Best places to visit near DuSable Bridge

  • The Magnificent Mile. This upscale section of Chicago's Michigan Avenue offers shopping, dining, and impressive architecture.

  • Chicago Riverwalk. This open, pedestrian waterfront located on the south bank of the main branch of the Chicago River is a beautiful place for a stroll, with cafes, boat rentals, and public art.

  • Chicago Architecture Center. This cultural organization offers insightful tours and exhibitions about the city's architectural history.
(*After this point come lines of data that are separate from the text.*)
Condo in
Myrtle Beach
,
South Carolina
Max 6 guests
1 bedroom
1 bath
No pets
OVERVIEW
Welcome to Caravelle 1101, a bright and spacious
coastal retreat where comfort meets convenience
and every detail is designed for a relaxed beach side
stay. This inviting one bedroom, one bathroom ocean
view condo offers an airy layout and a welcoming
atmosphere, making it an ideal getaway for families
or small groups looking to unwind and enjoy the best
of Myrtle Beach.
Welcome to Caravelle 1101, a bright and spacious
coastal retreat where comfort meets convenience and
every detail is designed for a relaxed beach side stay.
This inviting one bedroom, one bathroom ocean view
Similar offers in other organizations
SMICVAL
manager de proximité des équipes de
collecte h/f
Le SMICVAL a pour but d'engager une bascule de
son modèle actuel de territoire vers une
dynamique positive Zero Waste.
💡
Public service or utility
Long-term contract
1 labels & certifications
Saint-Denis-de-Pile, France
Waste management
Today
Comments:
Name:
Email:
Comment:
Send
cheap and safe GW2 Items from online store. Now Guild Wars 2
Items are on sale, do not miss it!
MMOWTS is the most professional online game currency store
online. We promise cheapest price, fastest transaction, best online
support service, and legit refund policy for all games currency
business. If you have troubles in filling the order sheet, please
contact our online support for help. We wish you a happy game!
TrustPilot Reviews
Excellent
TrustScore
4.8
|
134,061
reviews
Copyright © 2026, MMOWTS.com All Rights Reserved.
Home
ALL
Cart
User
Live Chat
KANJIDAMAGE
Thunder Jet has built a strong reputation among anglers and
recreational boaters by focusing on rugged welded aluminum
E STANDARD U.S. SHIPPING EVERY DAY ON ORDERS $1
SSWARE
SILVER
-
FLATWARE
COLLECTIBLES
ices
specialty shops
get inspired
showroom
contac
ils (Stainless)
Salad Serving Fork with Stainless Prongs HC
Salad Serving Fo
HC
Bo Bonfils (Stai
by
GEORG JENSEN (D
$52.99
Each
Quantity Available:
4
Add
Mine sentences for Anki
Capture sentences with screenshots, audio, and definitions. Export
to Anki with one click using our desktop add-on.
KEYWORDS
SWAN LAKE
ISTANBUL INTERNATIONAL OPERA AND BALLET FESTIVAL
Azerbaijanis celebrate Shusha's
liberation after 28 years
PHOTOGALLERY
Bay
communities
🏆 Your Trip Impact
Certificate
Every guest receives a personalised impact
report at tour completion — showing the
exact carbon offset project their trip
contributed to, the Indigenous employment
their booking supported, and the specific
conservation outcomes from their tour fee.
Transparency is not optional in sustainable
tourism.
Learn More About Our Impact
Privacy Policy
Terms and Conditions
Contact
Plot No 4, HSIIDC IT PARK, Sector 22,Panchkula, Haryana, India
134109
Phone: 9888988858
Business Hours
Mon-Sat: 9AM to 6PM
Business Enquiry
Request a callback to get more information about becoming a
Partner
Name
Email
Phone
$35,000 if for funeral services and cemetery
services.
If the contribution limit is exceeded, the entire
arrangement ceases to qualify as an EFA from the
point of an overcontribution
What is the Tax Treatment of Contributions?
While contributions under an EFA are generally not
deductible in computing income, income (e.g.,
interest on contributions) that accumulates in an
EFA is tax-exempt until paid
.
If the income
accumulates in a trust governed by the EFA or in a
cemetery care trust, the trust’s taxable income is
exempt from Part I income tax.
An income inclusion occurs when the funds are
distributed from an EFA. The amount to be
  • Navy Pier. This Chicago landmark features a variety of attractions, including rides, games, concerts, and restaurants.

  • Grant Park. Known as "Chicago's front yard," this park hosts several of the city's biggest events, including Lollapalooza. It's also home to the Buckingham Fountain.

  • Art Institute of Chicago. One of the oldest and largest art museums in the United States, it houses an impressive collection spanning thousands of years.

  • Millennium Park. Home to the famous "Cloud Gate" sculpture (also known as "The Bean"), the park also offers beautiful landscapes, public art, and the Jay Pritzker Pavilion.

  • Museum of Contemporary Art. This museum showcases innovative and compelling work by modern artists.

  • 360 Chicago Observation Deck. This deck provides breathtaking views of the city from the 94th floor of the John Hancock Center.

  • Lakefront Trail. This picturesque pathway along Lake Michigan is great for walking, running, or biking.
  • 1
    What are the most interesting and unique facts about DuSable Bridge?
    • The DuSable Bridge is a bascule bridge, which is a type of moveable bridge with a counterweight that continuously balances the span, or "leaf", throughout the entire upward swing in providing clearance for boat traffic. Bascule is French for "seesaw." It was one of the first to use this design in the United States.

    • The bridge has been featured in numerous movies, such as The Untouchables (1987) and Mercury Rising (1997), as well as plenty of TV shows, video games, and other forms of media. It is a central part of the Chicago skyline and contributes to the city's cultural identity.
  • 2
    Can you walk across the DuSable Bridge, Chicago?
    You can walk across the DuSable Bridge. The bridge has pedestrian walkways on both sides of the roadway. It's a popular walking route for locals and tourists alike, as it offers stunning views of the city and river.